→ Task to carry out:
Keyword search on "left": report each line of the records that contains it.

____

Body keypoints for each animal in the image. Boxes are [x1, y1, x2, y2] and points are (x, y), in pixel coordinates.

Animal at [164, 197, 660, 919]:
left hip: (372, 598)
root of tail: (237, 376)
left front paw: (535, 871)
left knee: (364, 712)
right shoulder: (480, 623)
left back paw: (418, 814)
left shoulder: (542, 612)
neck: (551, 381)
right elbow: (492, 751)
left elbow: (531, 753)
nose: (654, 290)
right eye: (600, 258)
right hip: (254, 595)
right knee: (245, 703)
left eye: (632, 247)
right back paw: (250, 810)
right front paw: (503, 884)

____

→ Response:
left hip: (372, 598)
left front paw: (535, 871)
left knee: (364, 712)
left back paw: (418, 814)
left shoulder: (542, 612)
left elbow: (531, 753)
left eye: (632, 247)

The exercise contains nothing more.